I have learned that a musical friend, Mr N.F., is playing bass in a new band. He is coming to our leaving party later on today. I will ask him what he thinks the bass does.
Though not as musical as Mr N.F., I too was a bass player once. One of your jobs is to support the drummer by underlining the beat. The drummer is clearly in charge here. According to his obituary in the Times, Jaki Liebezeit, the drummer in Can, chased the group’s bass player round the studio with an axe because he thought he was “playing too many notes”.
I think you have a second job as bassist, though: to tell the story of the song. To tell people where it is going, how to feel about it, how to dance to it.
Listen to Axelle Red’s Sensualité. I have it in a live version. There is some percussion ticking. The song starts when the bass comes in, duetting with the singer, asserting that this is a serious dancing song.
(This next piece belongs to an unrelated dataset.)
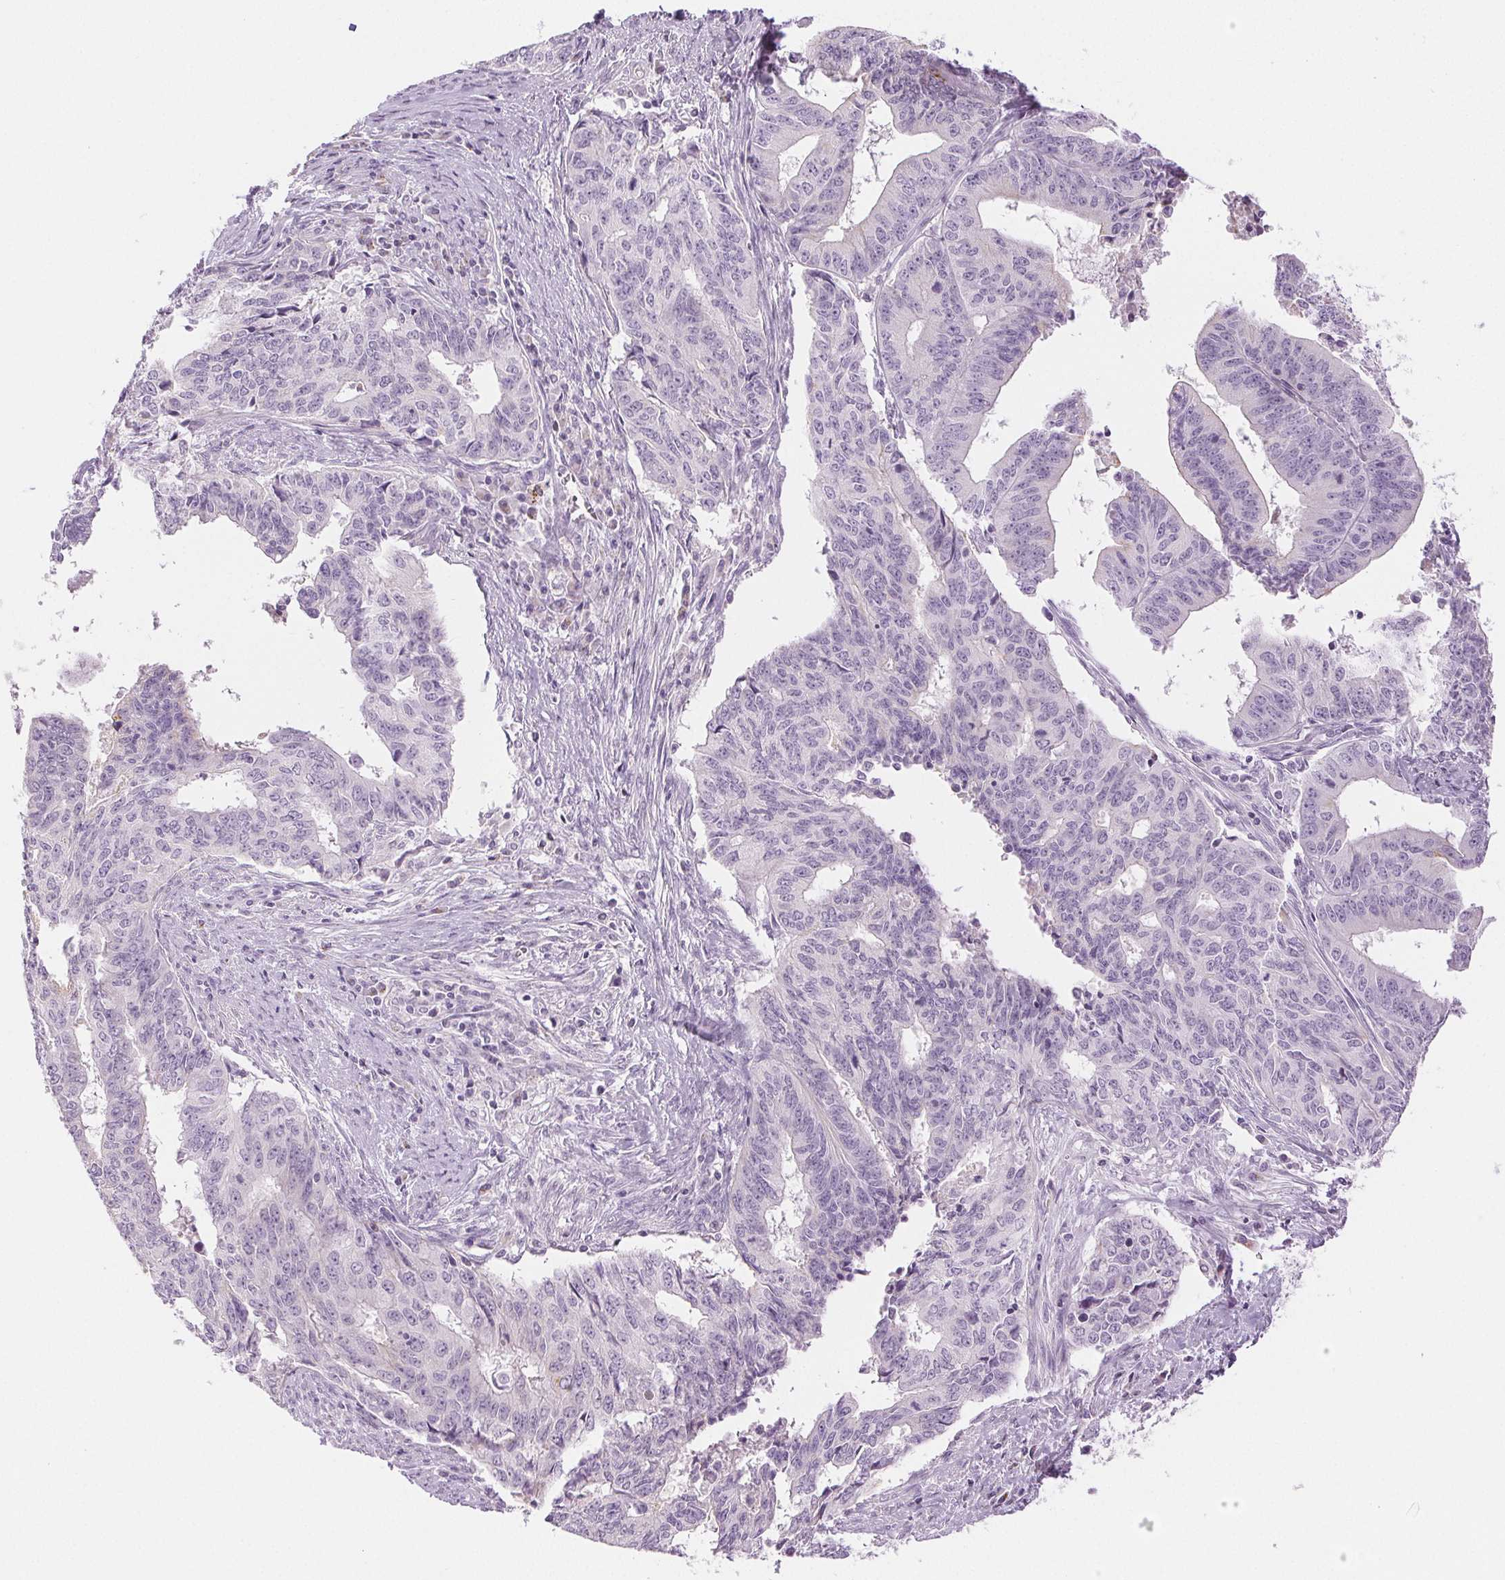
{"staining": {"intensity": "negative", "quantity": "none", "location": "none"}, "tissue": "endometrial cancer", "cell_type": "Tumor cells", "image_type": "cancer", "snomed": [{"axis": "morphology", "description": "Adenocarcinoma, NOS"}, {"axis": "topography", "description": "Endometrium"}], "caption": "Histopathology image shows no protein expression in tumor cells of endometrial cancer (adenocarcinoma) tissue. The staining was performed using DAB to visualize the protein expression in brown, while the nuclei were stained in blue with hematoxylin (Magnification: 20x).", "gene": "SLC5A2", "patient": {"sex": "female", "age": 65}}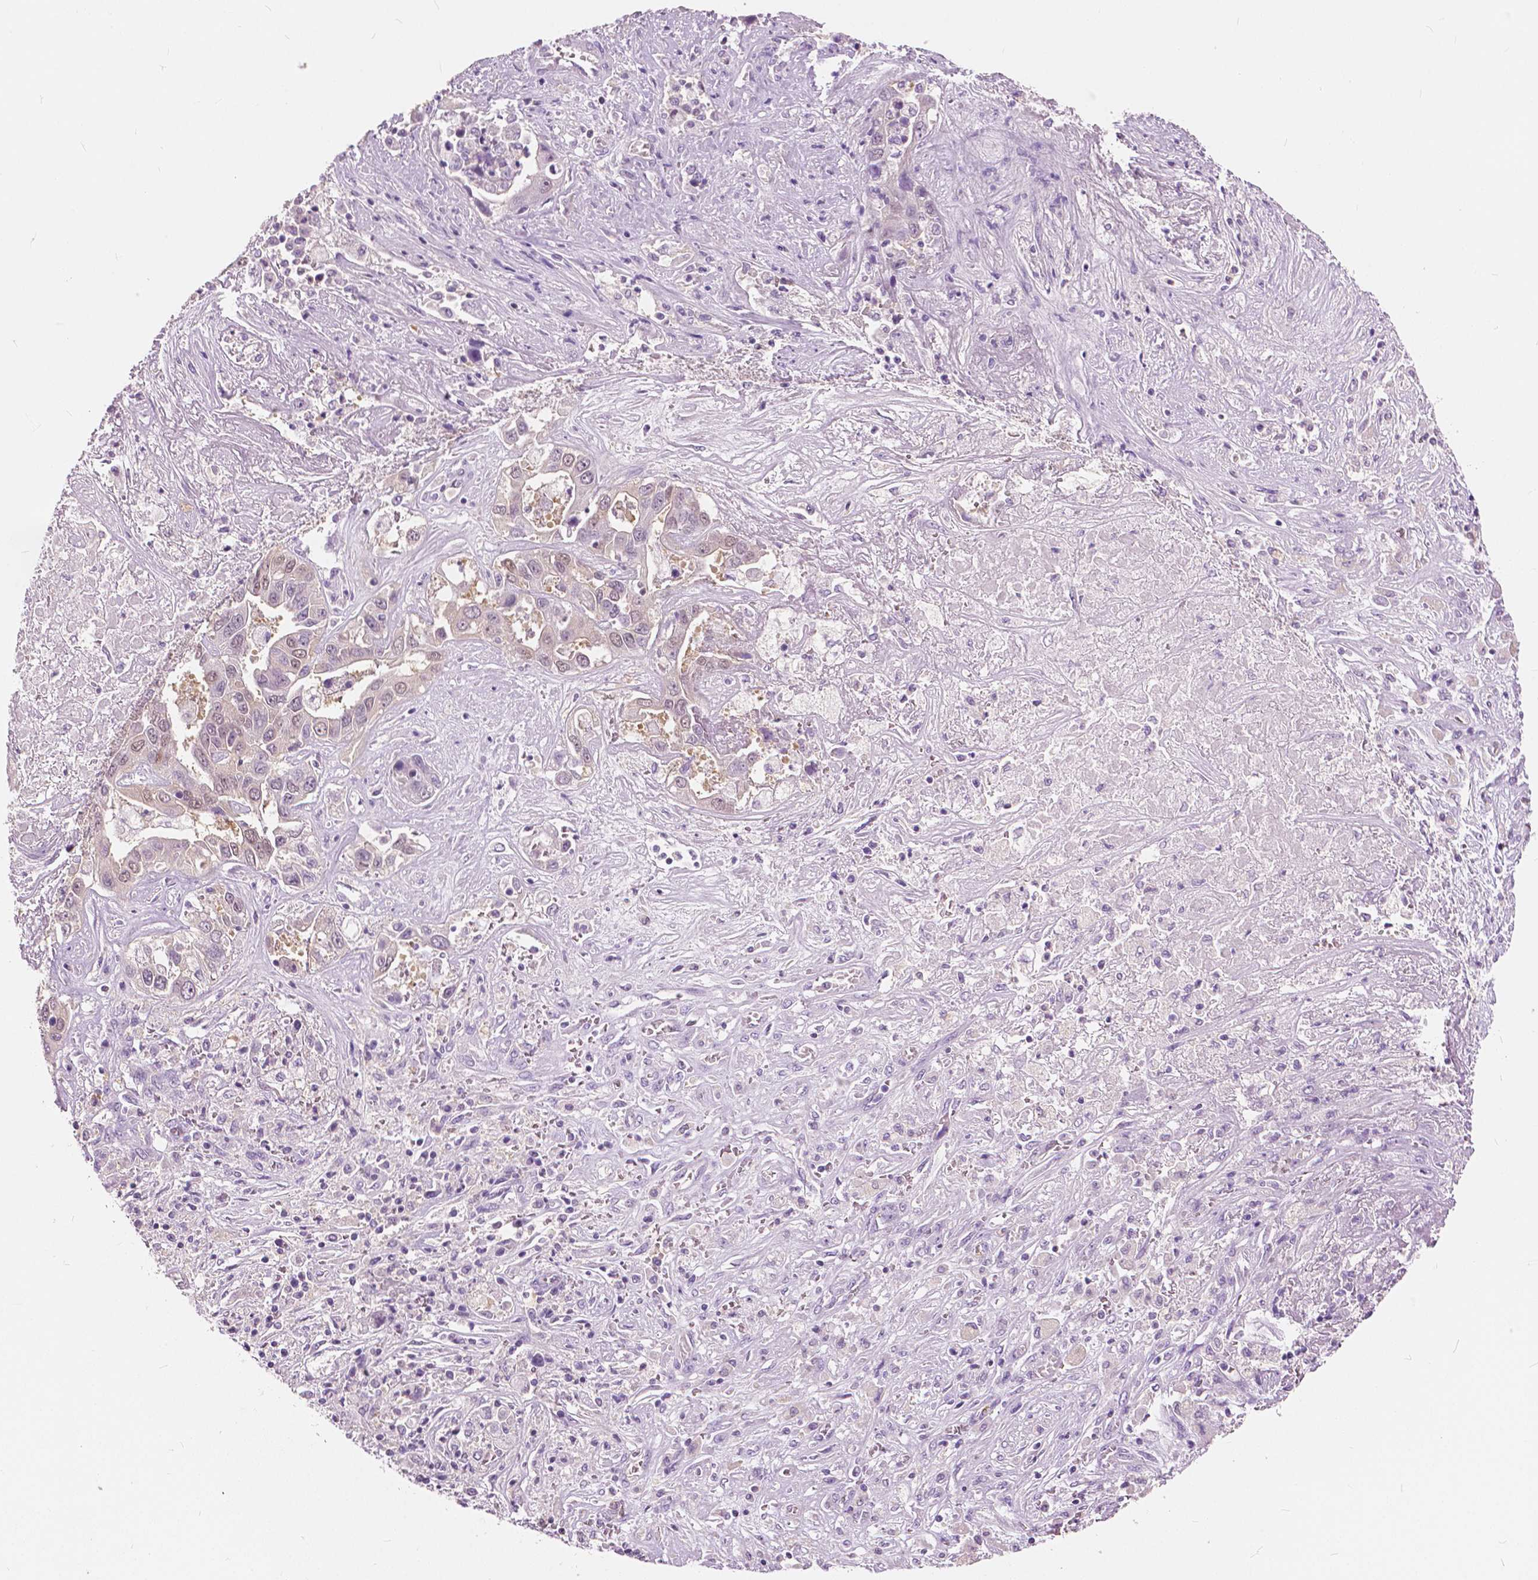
{"staining": {"intensity": "weak", "quantity": "<25%", "location": "nuclear"}, "tissue": "liver cancer", "cell_type": "Tumor cells", "image_type": "cancer", "snomed": [{"axis": "morphology", "description": "Cholangiocarcinoma"}, {"axis": "topography", "description": "Liver"}], "caption": "This is a micrograph of IHC staining of cholangiocarcinoma (liver), which shows no staining in tumor cells.", "gene": "TKFC", "patient": {"sex": "female", "age": 52}}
The song has a lot of changes. Each change is flagged up by the bass as it comes along.
I am changing jobs. It looks as if the new place runs along fine. I wonder what I will be able to contribute.
On Friday night we went to see Axelle Red. Drums, a terrific lead guitarist, Axelle from time to time on rhythm guitar, and a keyboard player.
Travelling Companion said there was something missing, vim, energy, bounce, even when she did the songs we know, even when she did Sensualité. It was the bass I said.
Sometimes you find out what you do by seeing what happens when you don’t.
(Bassist at a barn dance at the Kam Club)
I did indeed discuss the matter with Mr N.F. He didn’t share my high-falutin’ notions. I believe he thinks that the bass is there to add tone, like a tuba he said, not content.